Solar is becoming the new king of the world’s electricity markets, leading the renewables charge.
It is set to triple before 2030 under today’s policy settings & has the potential to grow much faster, followed by onshore & offshore wind.
— Fatih Birol (@IEABirol) October 13, 2020
The ‘net-zero emissions by 2050’ outlook
For the first time, the report laid out the IEA’s ‘net-zero emissions by 2050’ outlook, an improvement on a previous outlook of achieving net-zero emissions by 2070.
In order to reach the target by 2050, there would need to be a 40pc reduction in emissions by 2030, with low-emission sources providing nearly 75pc of global electricity generation by the end of this period.
Also, half of the passenger cars sold globally would need to be electric, up from 2.5pc in 2019. The IEA projects that solar photovoltaic additions in the 2050 scenario would need to expand from 110GW in 2019 to almost 500GW by 2030, with there being no coal plants without carbon-capture infrastructure still in operation by that point.

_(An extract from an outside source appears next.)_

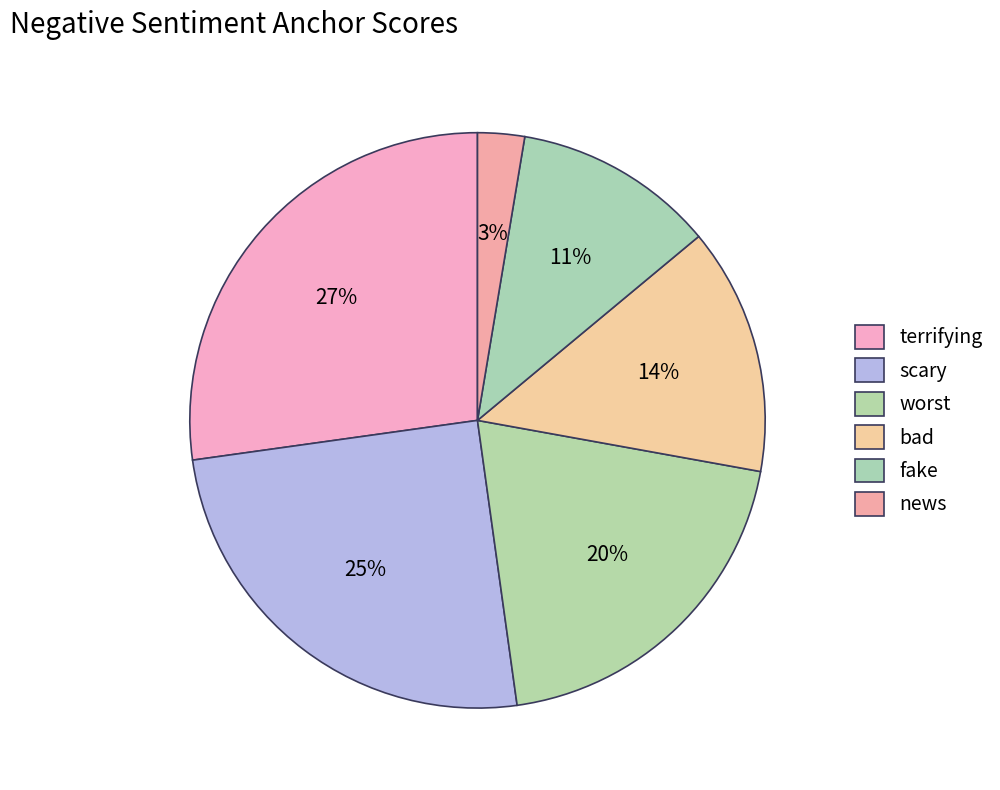

Count the number of slices in the pie.

6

Outside of major infrastructural changes, the IEA proposed other measures that would reduce CO2 emissions by two gigatons by 2030, most of which are in the transport sector.
“Examples include replacing flights under one hour with low-carbon alternatives, walking or cycling instead of driving by car for trips under 3km, and reducing road traffic speeds by 7kph,” the report said.

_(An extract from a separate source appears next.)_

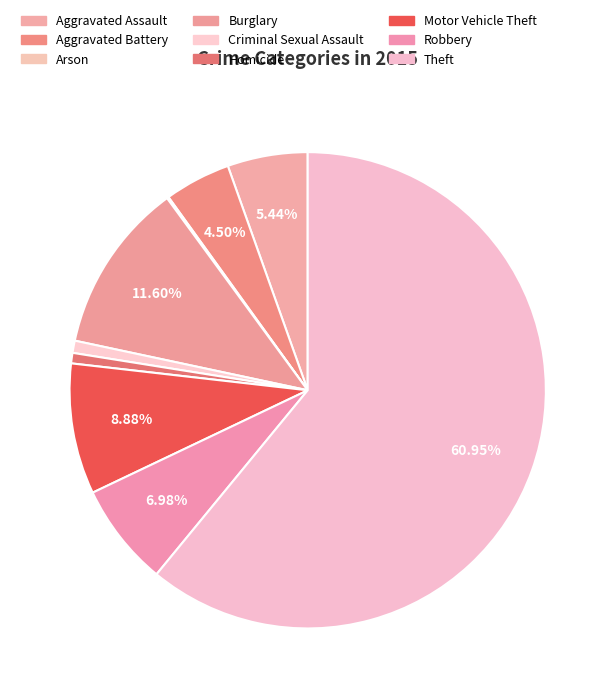

Rank the categories by value from highest to lowest.

Theft, Burglary, Motor Vehicle Theft, Robbery, Aggravated Assault, Aggravated Battery, Criminal Sexual Assault, Homicide, Arson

“If implemented in full today, these measures would reduce transport sector CO2 emissions by more than 20pc.”
Birol added that despite a record drop in global emissions this year, the world is “far from doing enough to put them into decisive decline”.
“Only faster structural changes to the way we produce and consume energy can break the emissions trend for good,” he said. “Governments have the capacity and the responsibility to take decisive actions to accelerate clean energy transitions and put the world on a path to reaching our climate goals, including net-zero emissions.”